Nous ne pouvons que nous féliciter de la mise en cause des politiques d’emploi par celle qui les a mises en place : bien sûr, elle nous donne raison pour avoir dit depuis des années qu’il faut mettre fin au chômage et à la précarité.

Son nouveau discours ne deviendra crédible qu’accompagné des mesures suivantes :

  • suspension sine die des mesures d’Avril et de novembre
  • suspension de l’application de la loi « choisir son avenir professionnel » en particulier de celles qui aggravent contrôle et sanctions
  • suspension immédiate des procédures de contrôle et de sanctions en cours : fin des suppressions temporaires des droits et des récupérations des indus (sauf les poursuites pénales pour les vrais fraudeurs)
  • arrêt immédiat des actions de reconditionnement des soi-disant « permittent.es », profiteurs dont on veut changer le comportement ; mettre fin aux contrats avec les boites privées mandatées pour cela.

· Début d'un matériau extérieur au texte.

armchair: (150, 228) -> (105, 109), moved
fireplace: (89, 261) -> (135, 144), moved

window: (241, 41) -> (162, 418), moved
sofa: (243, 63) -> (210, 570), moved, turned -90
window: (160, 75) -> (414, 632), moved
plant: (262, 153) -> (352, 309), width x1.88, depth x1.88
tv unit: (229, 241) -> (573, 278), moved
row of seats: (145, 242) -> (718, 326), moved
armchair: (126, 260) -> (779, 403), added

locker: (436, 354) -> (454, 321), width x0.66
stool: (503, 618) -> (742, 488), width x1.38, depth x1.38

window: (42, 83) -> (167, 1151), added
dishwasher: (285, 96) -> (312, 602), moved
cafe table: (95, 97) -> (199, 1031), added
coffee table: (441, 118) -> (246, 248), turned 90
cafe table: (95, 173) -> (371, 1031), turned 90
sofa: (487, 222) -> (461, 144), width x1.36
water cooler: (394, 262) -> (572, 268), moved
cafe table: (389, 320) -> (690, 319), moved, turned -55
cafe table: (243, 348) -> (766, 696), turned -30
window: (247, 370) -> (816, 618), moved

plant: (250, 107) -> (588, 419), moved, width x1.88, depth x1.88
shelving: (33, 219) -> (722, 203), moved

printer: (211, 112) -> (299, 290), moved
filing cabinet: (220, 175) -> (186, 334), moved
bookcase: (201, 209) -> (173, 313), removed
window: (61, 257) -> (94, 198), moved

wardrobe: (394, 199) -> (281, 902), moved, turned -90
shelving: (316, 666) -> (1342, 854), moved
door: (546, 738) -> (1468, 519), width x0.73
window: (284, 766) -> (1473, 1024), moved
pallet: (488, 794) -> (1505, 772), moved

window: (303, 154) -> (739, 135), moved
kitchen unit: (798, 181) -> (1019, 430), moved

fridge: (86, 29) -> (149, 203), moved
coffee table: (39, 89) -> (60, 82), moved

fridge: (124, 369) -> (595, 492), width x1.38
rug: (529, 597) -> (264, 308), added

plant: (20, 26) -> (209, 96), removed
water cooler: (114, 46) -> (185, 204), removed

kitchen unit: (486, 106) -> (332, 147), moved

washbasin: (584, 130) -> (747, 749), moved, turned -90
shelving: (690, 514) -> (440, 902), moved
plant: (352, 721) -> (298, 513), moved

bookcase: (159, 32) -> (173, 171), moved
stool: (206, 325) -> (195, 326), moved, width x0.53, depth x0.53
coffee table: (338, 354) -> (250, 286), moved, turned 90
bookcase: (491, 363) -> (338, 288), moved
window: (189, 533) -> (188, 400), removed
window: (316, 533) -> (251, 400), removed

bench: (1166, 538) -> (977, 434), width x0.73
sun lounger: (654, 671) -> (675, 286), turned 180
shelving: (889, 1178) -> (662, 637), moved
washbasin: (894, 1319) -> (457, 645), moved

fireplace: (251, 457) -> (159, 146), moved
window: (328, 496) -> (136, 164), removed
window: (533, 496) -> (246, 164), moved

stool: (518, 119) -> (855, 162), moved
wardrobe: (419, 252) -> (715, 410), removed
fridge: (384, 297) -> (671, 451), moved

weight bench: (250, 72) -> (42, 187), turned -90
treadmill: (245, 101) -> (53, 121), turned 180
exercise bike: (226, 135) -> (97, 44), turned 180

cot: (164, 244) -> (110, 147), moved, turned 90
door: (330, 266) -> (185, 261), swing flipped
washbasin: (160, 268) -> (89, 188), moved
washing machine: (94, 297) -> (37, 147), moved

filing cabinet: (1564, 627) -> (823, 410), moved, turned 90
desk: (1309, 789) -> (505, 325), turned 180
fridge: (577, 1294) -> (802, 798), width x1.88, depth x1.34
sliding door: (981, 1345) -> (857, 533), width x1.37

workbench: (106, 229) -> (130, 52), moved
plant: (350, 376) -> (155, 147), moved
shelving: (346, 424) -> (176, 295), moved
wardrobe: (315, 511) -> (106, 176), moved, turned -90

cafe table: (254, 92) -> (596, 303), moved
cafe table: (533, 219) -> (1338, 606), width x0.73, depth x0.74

Bien entendu il ne s’agit pas de geler le fonctionnement de l’assurance chômage sur les conventions MEDEF- CFDT mais de répondre aux catastrophes sociales annoncées. Mais aussi de préparer la voie à une sécurisation des parcours professionnel qui donne un vrai droit à l‘emploi et à la rémunération en étendant ce droit au pseudo-indépendants dépendants. Aujourd’hui on découvre que la crainte du chômage, les bas salaires sont des obstacles au confinement nécessaire pour freiner la diffusion du virus : il va falloir payer des gens à ne rien faire. Le coût des mesures d’urgence antichômage (en plus des mesures d’économies citées plus haut : chômage partiel étendu aux particuliers employeurs, fonds d’indemnisation pour les indépendants …) pose autrement la question du financement : celui-ci est possible tout comme il est possible de rémunérer des salariées qui ne travaillent pas à condition d’utiliser la solidarité collective : restaurer un niveau de salaire et de cotisations à la protection sociale (l’égalité réelle entre femmes et hommes en premier). Cette solidarité collective ne peut financer que si nous sommes capables de faire contribuer ceux qui au bout de la chaîne profitent des richesses produites dans leur sous-traitance. 

Ceci suppose de réduire drastiquement le pouvoir des actionnaires décideurs du pouvoir sur la production : du plus simple à des réformes plus fortes… 

Il serait indécent que des pillages des cotisations se poursuivent. Il faut que les exonérations des cotisations sociales, que l’État a cessé de rembourser à la Sécurité sociale en 2019, soient payées, car elles servent de justification, mensongère, sur « le déficit » de la Sécurité sociale ; le plus simple est d’imposer un impôt exceptionnel en prenant sur les dividendes et les fonds de placement des grands groupes, car une part de leurs profits viennent des salaires très bas imposés aux « entreprises de main d’œuvre ». Mécanisme facile : on paie trop mal ces salarié.e.s ; leurs patrons ont des exonérations de cotisations ; et l’Etat remboursait en prenant sur les impôts… Il faut que ces messieurs-dames du patronat et des grandes banques et assurances remboursent ! 

Il est injustifiable que les hauts cadres ne paient pas en proportion de leurs revenus « salariaux ». Pas de plafonnement de cotisations au-dessus de 10.000€/mois. Pas de retraites-chapeaux exonérées de 80% de cotisations sur leurs « revenus salariaux ». 

Pour se faire accepter en temps de crise, le Président a repris nos idées, qu’il combat depuis des années : « il est des biens et des services qui doivent être placés en dehors des lois du marché. Déléguer note alimentation, notre protection, notre capacité à soigner notre cadre de vie au fond à d’autres est une folie ». Voilà de justes principes ! Quand on gouverne, on en prend les moyens. Mettons dans le débat public un objectif pour le moyen terme la mise sur pied d’une telle solidarité mais aussi parallèlement les développements d’activités socialement et écologiquement utiles hors de la marchandisation et du pouvoir des actionnaires.

Ensemble doit proposer à ses partenaires pour un bloc politico-social une initiative sans tarder sur cette question centrale pour nombre de personnes. Des assemblées populaires pour construire un tel projet peuvent s’appuyer sur les associations et syndicats de chômeur mais aussi sur des secteurs directement touchés par les conséquences du chômage, de la précarité et du sous-emploi. Dans la période d’inquiétude et de morosité il est temps d’ouvrir une perspective d’espoir.